In the rows below, rewrite the stretch from the line containing "[EVENT] 옵션) 시그니처 피부관리 20회" through the line containing "감),LDM리프팅(20분)", changing every "Point" to "포인트" and keeping all else the same.

[Collected data]
= Beginning of Section =
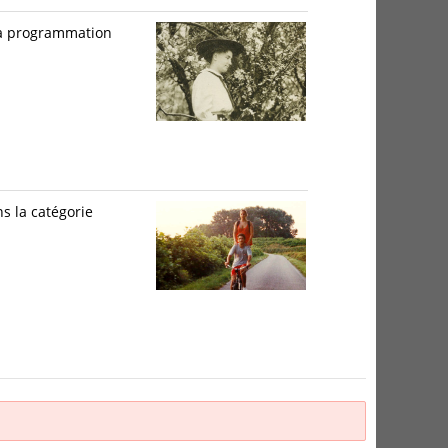
 la programmation
s la catégorie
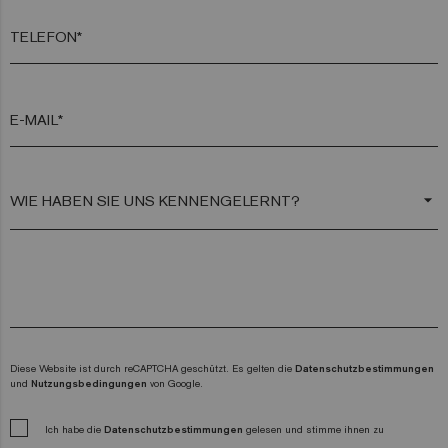
TELEFON*
E-MAIL*
arrow_drop_down
Diese Website ist durch reCAPTCHA geschützt. Es gelten die
Datenschutzbestimmungen
und
Nutzungsbedingungen
von Google.
Ich habe die
Datenschutzbestimmungen
gelesen und stimme ihnen zu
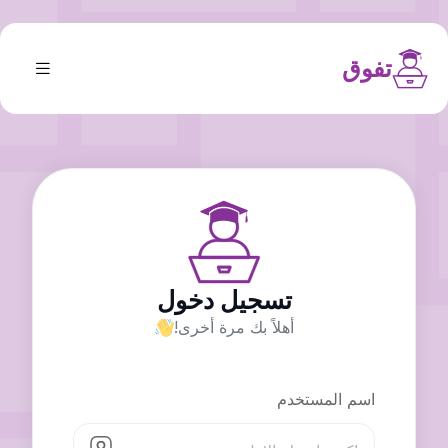
تفوق
تسجيل دخول
أهلاً بك مرة أخرى!
اسم المستخدم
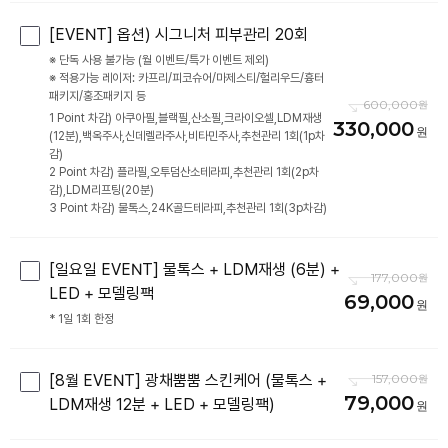
[EVENT] 옵션) 시그니처 피부관리 20회
※ 단독 사용 불가능 (월 이벤트/특가 이벤트 제외)
※ 적용가능 레이저: 카프리/피코슈어/마제스티/헐리우드/흉터
패키지/홍조패키지 등
600,000
1 Point 차감) 아쿠아필,블랙필,산소필,크라이오셀,LDM재생
330,000
(12분),백옥주사,신데렐라주사,비타민주사,추천관리 1회(1p차
감)
2 Point 차감) 플라필,오투덤산소테라피,추천관리 1회(2p차
감),LDM리프팅(20분)
3 Point 차감) 물톡스,24K골드테라피,추천관리 1회(3p차감)
[일요일 EVENT] 물톡스 + LDM재생 (6분) +
177,000
LED + 모델링팩
69,000
* 1일 1회 한정
[8월 EVENT] 광채뿜뿜 스킨케어 (물톡스 +
157,000
79,000
LDM재생 12분 + LED + 모델링팩)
= End of Section =
- **ANSWER TO THE PROBLEM**:
[EVENT] 옵션) 시그니처 피부관리 20회
※ 단독 사용 불가능 (월 이벤트/특가 이벤트 제외)
※ 적용가능 레이저: 카프리/피코슈어/마제스티/헐리우드/흉터
패키지/홍조패키지 등
600,000
1 포인트 차감) 아쿠아필,블랙필,산소필,크라이오셀,LDM재생
330,000
(12분),백옥주사,신데렐라주사,비타민주사,추천관리 1회(1p차
감)
2 포인트 차감) 플라필,오투덤산소테라피,추천관리 1회(2p차
감),LDM리프팅(20분)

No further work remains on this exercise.